The one-shot quality refinement might be overly simplified; more fine-grained filtering strategies (e.g., based on difficulty matching or diversity control) could yield better results.
During the iterative process, the model may introduce new errors (catastrophic forgetting) while fixing old ones; how to balance this dynamic is worth further study.

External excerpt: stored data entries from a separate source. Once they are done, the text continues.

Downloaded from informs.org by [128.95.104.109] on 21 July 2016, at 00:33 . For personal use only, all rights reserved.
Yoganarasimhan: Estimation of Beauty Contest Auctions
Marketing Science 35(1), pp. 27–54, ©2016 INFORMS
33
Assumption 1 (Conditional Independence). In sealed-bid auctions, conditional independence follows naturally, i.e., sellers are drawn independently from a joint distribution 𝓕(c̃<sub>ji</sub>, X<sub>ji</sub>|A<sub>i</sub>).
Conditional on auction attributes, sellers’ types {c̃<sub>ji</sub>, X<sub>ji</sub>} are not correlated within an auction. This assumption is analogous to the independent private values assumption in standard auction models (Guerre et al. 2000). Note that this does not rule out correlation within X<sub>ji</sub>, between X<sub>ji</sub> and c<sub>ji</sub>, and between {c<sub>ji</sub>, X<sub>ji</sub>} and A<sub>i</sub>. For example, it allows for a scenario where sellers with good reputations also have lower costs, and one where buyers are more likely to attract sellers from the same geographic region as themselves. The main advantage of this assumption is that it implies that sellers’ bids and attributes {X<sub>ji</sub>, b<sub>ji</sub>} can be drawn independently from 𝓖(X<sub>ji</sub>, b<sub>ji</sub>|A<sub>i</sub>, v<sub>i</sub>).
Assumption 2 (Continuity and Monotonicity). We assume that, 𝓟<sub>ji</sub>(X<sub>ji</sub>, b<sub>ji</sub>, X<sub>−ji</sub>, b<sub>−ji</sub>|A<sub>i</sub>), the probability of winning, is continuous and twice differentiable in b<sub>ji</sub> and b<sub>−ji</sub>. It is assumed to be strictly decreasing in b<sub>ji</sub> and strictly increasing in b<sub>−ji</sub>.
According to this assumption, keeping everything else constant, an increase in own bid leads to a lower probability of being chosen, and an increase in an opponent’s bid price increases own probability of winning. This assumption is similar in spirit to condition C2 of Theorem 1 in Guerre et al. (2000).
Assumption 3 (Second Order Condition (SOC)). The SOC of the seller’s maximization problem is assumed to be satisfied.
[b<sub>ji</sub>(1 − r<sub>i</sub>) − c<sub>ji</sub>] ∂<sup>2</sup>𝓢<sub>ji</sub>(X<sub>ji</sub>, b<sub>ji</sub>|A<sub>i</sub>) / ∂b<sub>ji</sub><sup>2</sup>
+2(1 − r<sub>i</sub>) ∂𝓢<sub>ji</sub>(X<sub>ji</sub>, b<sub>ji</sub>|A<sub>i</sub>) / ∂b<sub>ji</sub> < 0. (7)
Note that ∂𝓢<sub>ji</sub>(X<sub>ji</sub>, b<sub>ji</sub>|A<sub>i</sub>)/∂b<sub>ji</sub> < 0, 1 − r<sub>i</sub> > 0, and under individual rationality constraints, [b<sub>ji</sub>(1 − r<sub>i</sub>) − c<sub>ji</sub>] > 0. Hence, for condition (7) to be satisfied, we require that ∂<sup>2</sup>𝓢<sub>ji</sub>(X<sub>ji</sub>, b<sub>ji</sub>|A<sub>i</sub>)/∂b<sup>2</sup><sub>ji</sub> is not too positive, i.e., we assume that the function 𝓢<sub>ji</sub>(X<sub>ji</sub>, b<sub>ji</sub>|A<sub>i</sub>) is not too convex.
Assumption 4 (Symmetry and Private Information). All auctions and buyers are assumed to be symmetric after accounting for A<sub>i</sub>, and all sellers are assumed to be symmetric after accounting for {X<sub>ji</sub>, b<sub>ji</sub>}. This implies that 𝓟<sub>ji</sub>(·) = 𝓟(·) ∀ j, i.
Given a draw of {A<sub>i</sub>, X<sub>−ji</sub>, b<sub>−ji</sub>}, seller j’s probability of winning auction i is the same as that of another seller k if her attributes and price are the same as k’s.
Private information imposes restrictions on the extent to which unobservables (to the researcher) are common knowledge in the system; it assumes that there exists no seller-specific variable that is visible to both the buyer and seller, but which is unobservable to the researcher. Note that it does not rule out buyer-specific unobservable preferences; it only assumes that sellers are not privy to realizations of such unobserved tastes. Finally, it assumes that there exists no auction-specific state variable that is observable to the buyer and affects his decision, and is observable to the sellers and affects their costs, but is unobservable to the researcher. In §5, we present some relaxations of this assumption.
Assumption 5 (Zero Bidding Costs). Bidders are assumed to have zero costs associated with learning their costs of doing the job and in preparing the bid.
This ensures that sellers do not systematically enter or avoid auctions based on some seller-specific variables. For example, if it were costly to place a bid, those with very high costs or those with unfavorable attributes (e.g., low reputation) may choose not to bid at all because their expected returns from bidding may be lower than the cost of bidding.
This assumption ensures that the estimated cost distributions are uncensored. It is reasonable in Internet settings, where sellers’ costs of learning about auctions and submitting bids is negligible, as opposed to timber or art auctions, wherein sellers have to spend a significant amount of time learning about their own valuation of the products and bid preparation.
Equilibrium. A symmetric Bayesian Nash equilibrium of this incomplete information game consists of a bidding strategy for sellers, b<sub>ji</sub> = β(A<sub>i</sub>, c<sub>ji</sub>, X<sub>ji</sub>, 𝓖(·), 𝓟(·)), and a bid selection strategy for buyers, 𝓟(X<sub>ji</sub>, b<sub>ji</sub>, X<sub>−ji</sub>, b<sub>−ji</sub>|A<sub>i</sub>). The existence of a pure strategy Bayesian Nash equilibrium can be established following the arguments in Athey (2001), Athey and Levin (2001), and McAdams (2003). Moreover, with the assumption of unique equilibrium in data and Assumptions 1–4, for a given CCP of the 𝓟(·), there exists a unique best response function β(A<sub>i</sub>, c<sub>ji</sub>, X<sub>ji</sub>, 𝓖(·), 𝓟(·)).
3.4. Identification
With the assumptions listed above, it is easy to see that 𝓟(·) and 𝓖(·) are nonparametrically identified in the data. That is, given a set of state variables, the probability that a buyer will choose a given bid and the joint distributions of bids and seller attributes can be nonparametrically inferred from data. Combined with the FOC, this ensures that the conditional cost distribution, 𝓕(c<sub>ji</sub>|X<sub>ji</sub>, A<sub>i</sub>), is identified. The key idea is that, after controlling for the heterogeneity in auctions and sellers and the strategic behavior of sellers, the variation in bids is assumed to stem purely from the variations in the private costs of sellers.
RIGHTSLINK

vs Self-Instruct: Self-Instruct randomly synthesizes training data to enhance general capabilities, whereas SEI is "targeted"—only generating data in the model's weak areas. This targeted approach has much higher data efficiency than random synthesis.
vs WizardMath / MetaMath: These methods augment data volume by rewriting existing math problems, but do not analyze where the model actually fails. SEI's error analysis step makes data synthesis far more targeted.
vs Reinforcement Learning (e.g., RLHF) for correcting reasoning errors: RL methods implicitly learn to avoid errors via reward signals, whereas SEI corrects errors through explicit error analysis and data synthesis, making it more transparent and controllable.

Rating¶

Novelty: ⭐⭐⭐⭐ The concept of "Error Generalization" and error keyphrase clustering are core innovations, though the self-instruct + iterative fine-tuning pipeline is not entirely new.
Experimental Thoroughness: ⭐⭐⭐⭐ Evaluated on multiple models and datasets, including out-of-domain generalization and ablation studies, but lacks comparison with several of the latest math enhancement methods.
Writing Quality: ⭐⭐⭐⭐ The framework description is clear and the workflow diagram is intuitive, though some details (such as the choice of clustering algorithm) could be more detailed.
Value: ⭐⭐⭐⭐ Introduces a new paradigm for training data synthesis with practical value for boosting specific model capabilities, offering highly transferable ideas.